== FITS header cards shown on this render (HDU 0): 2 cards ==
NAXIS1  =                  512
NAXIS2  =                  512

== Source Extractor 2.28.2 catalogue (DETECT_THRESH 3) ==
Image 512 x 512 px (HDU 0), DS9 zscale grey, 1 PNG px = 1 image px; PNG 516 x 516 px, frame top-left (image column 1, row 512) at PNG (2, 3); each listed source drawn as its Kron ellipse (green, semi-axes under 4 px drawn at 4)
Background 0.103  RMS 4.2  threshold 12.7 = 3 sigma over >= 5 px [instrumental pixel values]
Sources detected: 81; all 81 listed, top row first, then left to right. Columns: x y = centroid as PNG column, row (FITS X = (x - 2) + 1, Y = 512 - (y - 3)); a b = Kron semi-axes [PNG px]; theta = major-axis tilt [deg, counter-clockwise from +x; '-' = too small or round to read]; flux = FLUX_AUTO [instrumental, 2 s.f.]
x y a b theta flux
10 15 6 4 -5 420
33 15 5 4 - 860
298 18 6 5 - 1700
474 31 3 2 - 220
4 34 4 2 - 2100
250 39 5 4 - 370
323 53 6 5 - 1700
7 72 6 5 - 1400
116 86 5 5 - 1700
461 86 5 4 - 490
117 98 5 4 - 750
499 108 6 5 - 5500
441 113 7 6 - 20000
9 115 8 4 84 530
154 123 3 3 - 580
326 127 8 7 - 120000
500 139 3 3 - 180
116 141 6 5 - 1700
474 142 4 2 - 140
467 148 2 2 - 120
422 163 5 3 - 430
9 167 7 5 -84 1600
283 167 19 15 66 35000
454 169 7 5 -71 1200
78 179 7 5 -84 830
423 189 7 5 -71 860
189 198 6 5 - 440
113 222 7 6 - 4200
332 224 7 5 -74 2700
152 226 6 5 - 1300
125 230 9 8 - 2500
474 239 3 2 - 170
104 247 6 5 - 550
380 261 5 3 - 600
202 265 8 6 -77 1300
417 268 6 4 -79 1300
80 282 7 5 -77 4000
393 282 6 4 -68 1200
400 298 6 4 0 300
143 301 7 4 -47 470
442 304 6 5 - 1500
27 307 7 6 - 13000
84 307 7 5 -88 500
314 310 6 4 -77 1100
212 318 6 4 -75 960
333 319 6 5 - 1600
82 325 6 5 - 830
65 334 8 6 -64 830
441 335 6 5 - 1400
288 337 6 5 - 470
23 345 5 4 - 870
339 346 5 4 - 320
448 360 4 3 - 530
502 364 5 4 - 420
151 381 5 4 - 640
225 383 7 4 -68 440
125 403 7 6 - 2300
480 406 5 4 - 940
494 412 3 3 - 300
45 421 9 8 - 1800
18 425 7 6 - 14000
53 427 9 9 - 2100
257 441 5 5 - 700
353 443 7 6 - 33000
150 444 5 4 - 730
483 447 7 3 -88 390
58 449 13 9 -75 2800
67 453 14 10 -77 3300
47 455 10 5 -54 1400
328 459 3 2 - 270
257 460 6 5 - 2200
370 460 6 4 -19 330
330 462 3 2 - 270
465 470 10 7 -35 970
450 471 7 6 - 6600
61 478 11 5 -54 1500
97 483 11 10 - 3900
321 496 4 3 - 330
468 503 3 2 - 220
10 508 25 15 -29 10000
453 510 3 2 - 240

#### STATED EXERCISE:
Copy out all of the lines above, character for character.

#### RIGHT ANSWER:
== FITS header cards shown on this render (HDU 0): 2 cards ==
NAXIS1  =                  512
NAXIS2  =                  512

== Source Extractor 2.28.2 catalogue (DETECT_THRESH 3) ==
Image 512 x 512 px (HDU 0), DS9 zscale grey, 1 PNG px = 1 image px; PNG 516 x 516 px, frame top-left (image column 1, row 512) at PNG (2, 3); each listed source drawn as its Kron ellipse (green, semi-axes under 4 px drawn at 4)
Background 0.103  RMS 4.2  threshold 12.7 = 3 sigma over >= 5 px [instrumental pixel values]
Sources detected: 81; all 81 listed, top row first, then left to right. Columns: x y = centroid as PNG column, row (FITS X = (x - 2) + 1, Y = 512 - (y - 3)); a b = Kron semi-axes [PNG px]; theta = major-axis tilt [deg, counter-clockwise from +x; '-' = too small or round to read]; flux = FLUX_AUTO [instrumental, 2 s.f.]
x y a b theta flux
10 15 6 4 -5 420
33 15 5 4 - 860
298 18 6 5 - 1700
474 31 3 2 - 220
4 34 4 2 - 2100
250 39 5 4 - 370
323 53 6 5 - 1700
7 72 6 5 - 1400
116 86 5 5 - 1700
461 86 5 4 - 490
117 98 5 4 - 750
499 108 6 5 - 5500
441 113 7 6 - 20000
9 115 8 4 84 530
154 123 3 3 - 580
326 127 8 7 - 120000
500 139 3 3 - 180
116 141 6 5 - 1700
474 142 4 2 - 140
467 148 2 2 - 120
422 163 5 3 - 430
9 167 7 5 -84 1600
283 167 19 15 66 35000
454 169 7 5 -71 1200
78 179 7 5 -84 830
423 189 7 5 -71 860
189 198 6 5 - 440
113 222 7 6 - 4200
332 224 7 5 -74 2700
152 226 6 5 - 1300
125 230 9 8 - 2500
474 239 3 2 - 170
104 247 6 5 - 550
380 261 5 3 - 600
202 265 8 6 -77 1300
417 268 6 4 -79 1300
80 282 7 5 -77 4000
393 282 6 4 -68 1200
400 298 6 4 0 300
143 301 7 4 -47 470
442 304 6 5 - 1500
27 307 7 6 - 13000
84 307 7 5 -88 500
314 310 6 4 -77 1100
212 318 6 4 -75 960
333 319 6 5 - 1600
82 325 6 5 - 830
65 334 8 6 -64 830
441 335 6 5 - 1400
288 337 6 5 - 470
23 345 5 4 - 870
339 346 5 4 - 320
448 360 4 3 - 530
502 364 5 4 - 420
151 381 5 4 - 640
225 383 7 4 -68 440
125 403 7 6 - 2300
480 406 5 4 - 940
494 412 3 3 - 300
45 421 9 8 - 1800
18 425 7 6 - 14000
53 427 9 9 - 2100
257 441 5 5 - 700
353 443 7 6 - 33000
150 444 5 4 - 730
483 447 7 3 -88 390
58 449 13 9 -75 2800
67 453 14 10 -77 3300
47 455 10 5 -54 1400
328 459 3 2 - 270
257 460 6 5 - 2200
370 460 6 4 -19 330
330 462 3 2 - 270
465 470 10 7 -35 970
450 471 7 6 - 6600
61 478 11 5 -54 1500
97 483 11 10 - 3900
321 496 4 3 - 330
468 503 3 2 - 220
10 508 25 15 -29 10000
453 510 3 2 - 240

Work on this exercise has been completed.